#### [What needs to be done]
Leave out the images and set down the records below exactly.

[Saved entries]
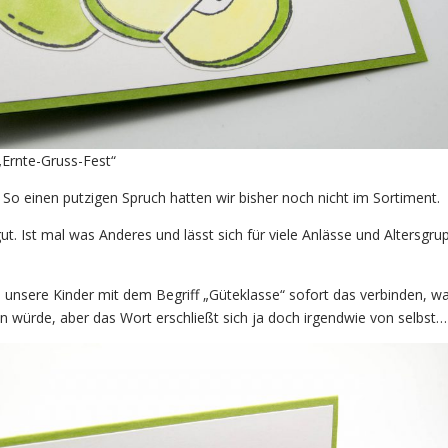
„Ernte-Gruss-Fest“
– So einen putzigen Spruch hatten wir bisher noch nicht im Sortiment.
 gut. Ist mal was Anderes und lässt sich für viele Anlässe und Altersgr
s unsere Kinder mit dem Begriff „Güteklasse“ sofort das verbinden, wa
n würde, aber das Wort erschließt sich ja doch irgendwie von selbst…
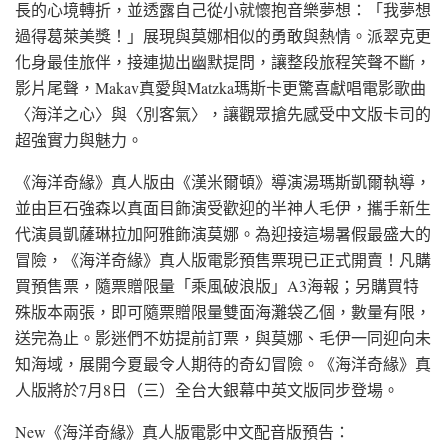
長的心境轉折，並透露自己從小就懷抱音樂夢想：「我夢想
過得葛萊美獎！」展現與莫娜相似的勇敢與熱情。派翠克更
化身最佳旅伴，接連拋出幽默提問，讓整段旅程笑聲不斷，
影片尾聲，Makav真愛與Matzka瑪斯卡更驚喜獻唱電影歌曲
〈海洋之心〉與〈別客氣〉，讓觀眾搶先感受中文版卡司的
超強實力與魅力。
《海洋奇緣》真人版由《漢米爾頓》導演湯瑪斯凱爾執導，
並由巨石強森以真面目飾演受歡迎的半神人毛伊，攜手新生
代演員凱薩琳拉加阿雅飾演莫娜。為迎接這場暑假最盛大的
冒險，《海洋奇緣》真人版電影預售票現已正式開賣！凡購
買預售票，隨票贈限量「乘風破浪版」A3海報；另購買特
殊版本兩張，即可隨票贈限量雙面海灘袋乙個，數量有限，
送完為止。影迷們不妨提前訂票，與莫娜、毛伊一同迎向未
知海域，展開今夏最令人期待的奇幻冒險。《海洋奇緣》真
人版將於7月8日（三）全台大銀幕中英文版同步登場。
New《海洋奇緣》真人版電影中文配音版預告：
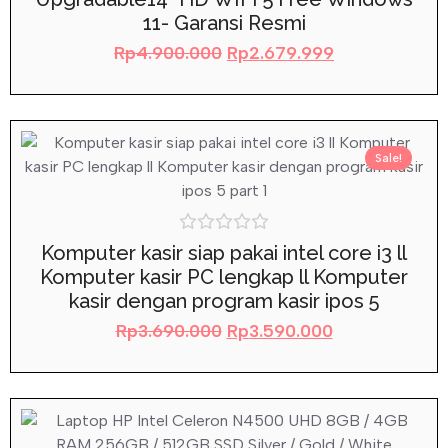
5
11- Garansi Resmi
Rp
4.900.000
Rp
2.679.999
Sale!
Rated
Komputer kasir siap pakai intel core i3 ll
0
Komputer kasir PC lengkap ll Komputer
out
of
kasir dengan program kasir ipos 5
5
Rp
3.690.000
Rp
3.590.000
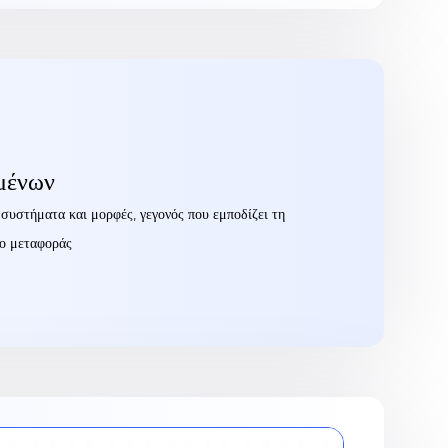
μένων
 συστήματα και μορφές, γεγονός που εμποδίζει τη
το μεταφοράς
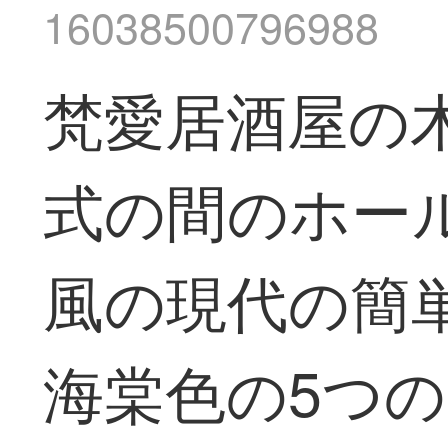
16038500796988
梵愛居酒屋の
式の間のホー
風の現代の簡
海棠色の5つ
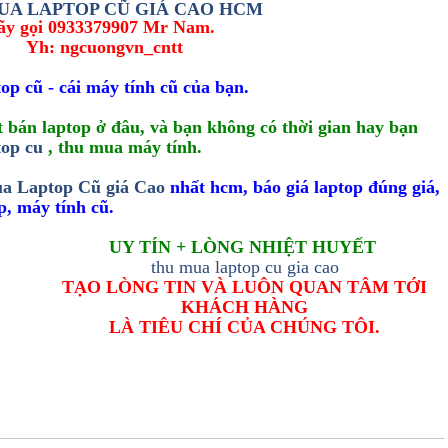
UA LAPTOP CŨ GIÁ CAO HCM
ãy gọi
0933379907 Mr Nam.
Yh: ngcuongvn_cntt
top cũ - cái máy tính cũ của bạn.
 bán laptop ở đâu, và bạn không có thời gian hay bạn
top cu
, thu mua máy tính.
a Laptop Cũ giá Cao
nhất hcm, báo giá laptop đúng giá,
p, máy tính cũ.
UY TÍN + LÒNG NHIỆT HUYẾT
thu mua laptop cu gia cao
TẠO LÒNG TIN VÀ LUÔN QUAN TÂM TỚI
KHÁCH HÀNG
LÀ TIÊU CHÍ CỦA CHÚNG TÔI.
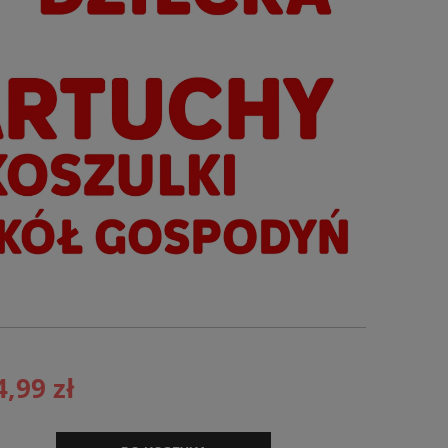
4,99 zł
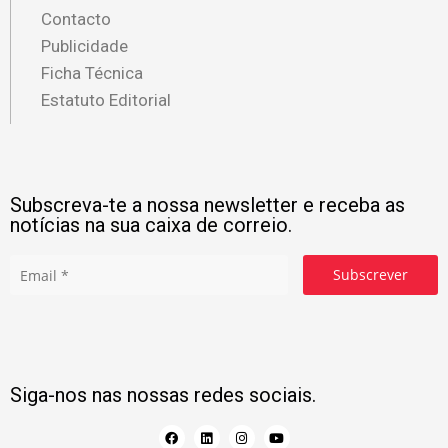
Contacto
Publicidade
Ficha Técnica
Estatuto Editorial
Subscreva-te a nossa newsletter e receba as
notícias na sua caixa de correio.
Subscrever
Siga-nos nas nossas redes sociais.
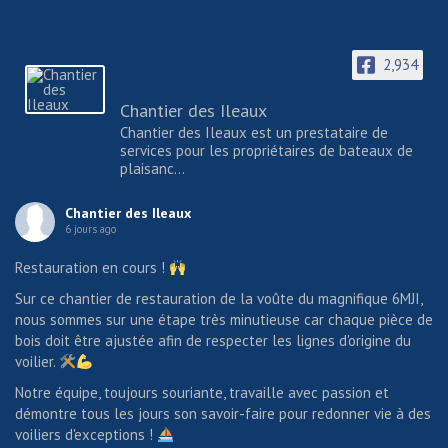
2,934
Chantier des Ileaux
Chantier des Ileaux est un prestataire de
services pour les propriétaires de bateaux de
plaisanc...
Chantier des Ileaux
6 jours ago
Restauration en cours !
Sur ce chantier de restauration de la voûte du magnifique 6MJI,
nous sommes sur une étape très minutieuse car chaque pièce de
bois doit être ajustée afin de respecter les lignes d'origine du
voilier.
Notre équipe, toujours souriante, travaille avec passion et
démontre tous les jours son savoir-faire pour redonner vie à des
voiliers d'exceptions !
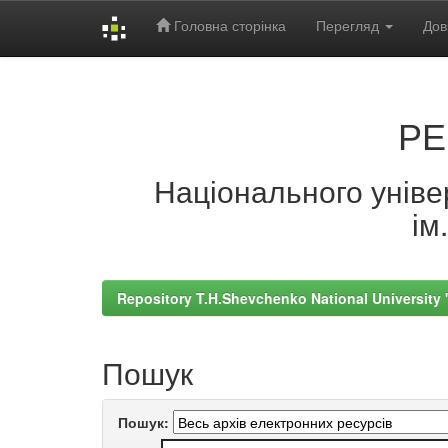
Головна сторінка
Перегляд
Дов
Skip
navigation
РЕ
Національного універ
ім
Repository T.H.Shevchenko National University
Пошук
Пошук:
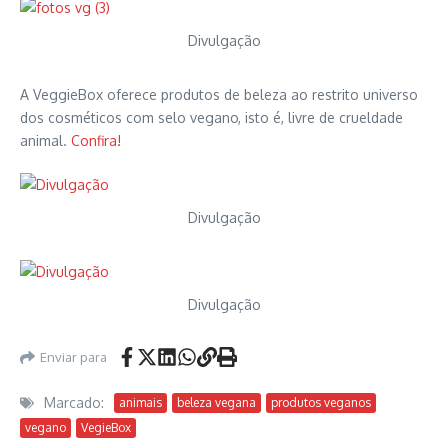
Divulgação
A VeggieBox oferece produtos de beleza ao restrito universo
dos cosméticos com selo vegano, isto é, livre de crueldade
animal.
Confira!
Divulgação
Divulgação
Enviar para
Marcado:
animais
beleza vegana
produtos veganos
vegano
VegieBox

#### [Task output]
„Ernte-Gruss-Fest“
– So einen putzigen Spruch hatten wir bisher noch nicht im Sortiment.
 gut. Ist mal was Anderes und lässt sich für viele Anlässe und Altersgr
s unsere Kinder mit dem Begriff „Güteklasse“ sofort das verbinden, wa
n würde, aber das Wort erschließt sich ja doch irgendwie von selbst…
長的心境轉折，並透露自己從小就懷抱音樂夢想：「我夢想
過得葛萊美獎！」展現與莫娜相似的勇敢與熱情。派翠克更
化身最佳旅伴，接連拋出幽默提問，讓整段旅程笑聲不斷，
影片尾聲，Makav真愛與Matzka瑪斯卡更驚喜獻唱電影歌曲
〈海洋之心〉與〈別客氣〉，讓觀眾搶先感受中文版卡司的
超強實力與魅力。
《海洋奇緣》真人版由《漢米爾頓》導演湯瑪斯凱爾執導，
並由巨石強森以真面目飾演受歡迎的半神人毛伊，攜手新生
代演員凱薩琳拉加阿雅飾演莫娜。為迎接這場暑假最盛大的
冒險，《海洋奇緣》真人版電影預售票現已正式開賣！凡購
買預售票，隨票贈限量「乘風破浪版」A3海報；另購買特
殊版本兩張，即可隨票贈限量雙面海灘袋乙個，數量有限，
送完為止。影迷們不妨提前訂票，與莫娜、毛伊一同迎向未
知海域，展開今夏最令人期待的奇幻冒險。《海洋奇緣》真
人版將於7月8日（三）全台大銀幕中英文版同步登場。
New《海洋奇緣》真人版電影中文配音版預告：
5
11- Garansi Resmi
Rp
4.900.000
Rp
2.679.999
Sale!
Rated
Komputer kasir siap pakai intel core i3 ll
0
Komputer kasir PC lengkap ll Komputer
out
of
kasir dengan program kasir ipos 5
5
Rp
3.690.000
Rp
3.590.000
μένων
 συστήματα και μορφές, γεγονός που εμποδίζει τη
το μεταφοράς
16038500796988
梵愛居酒屋の
式の間のホー
風の現代の簡
海棠色の5つ
UA LAPTOP CŨ GIÁ CAO HCM
ãy gọi
0933379907 Mr Nam.
Yh: ngcuongvn_cntt
top cũ - cái máy tính cũ của bạn.
 bán laptop ở đâu, và bạn không có thời gian hay bạn
top cu
, thu mua máy tính.
a Laptop Cũ giá Cao
nhất hcm, báo giá laptop đúng giá,
p, máy tính cũ.
UY TÍN + LÒNG NHIỆT HUYẾT
thu mua laptop cu gia cao
TẠO LÒNG TIN VÀ LUÔN QUAN TÂM TỚI
KHÁCH HÀNG
LÀ TIÊU CHÍ CỦA CHÚNG TÔI.
4,99 zł
Contacto
Publicidade
Ficha Técnica
Estatuto Editorial
Subscreva-te a nossa newsletter e receba as
notícias na sua caixa de correio.
Subscrever
Siga-nos nas nossas redes sociais.
2,934
Chantier des Ileaux
Chantier des Ileaux est un prestataire de
services pour les propriétaires de bateaux de
plaisanc...
Chantier des Ileaux
6 jours ago
Restauration en cours !
Sur ce chantier de restauration de la voûte du magnifique 6MJI,
nous sommes sur une étape très minutieuse car chaque pièce de
bois doit être ajustée afin de respecter les lignes d'origine du
voilier.
Notre équipe, toujours souriante, travaille avec passion et
démontre tous les jours son savoir-faire pour redonner vie à des
voiliers d'exceptions !
Головна сторінка
Перегляд
Дов
Skip
navigation
РЕ
Національного універ
ім
Repository T.H.Shevchenko National University
Пошук
Пошук:
Divulgação
A VeggieBox oferece produtos de beleza ao restrito universo
dos cosméticos com selo vegano, isto é, livre de crueldade
animal.
Confira!
Divulgação
Divulgação
Enviar para
Marcado:
animais
beleza vegana
produtos veganos
vegano
VegieBox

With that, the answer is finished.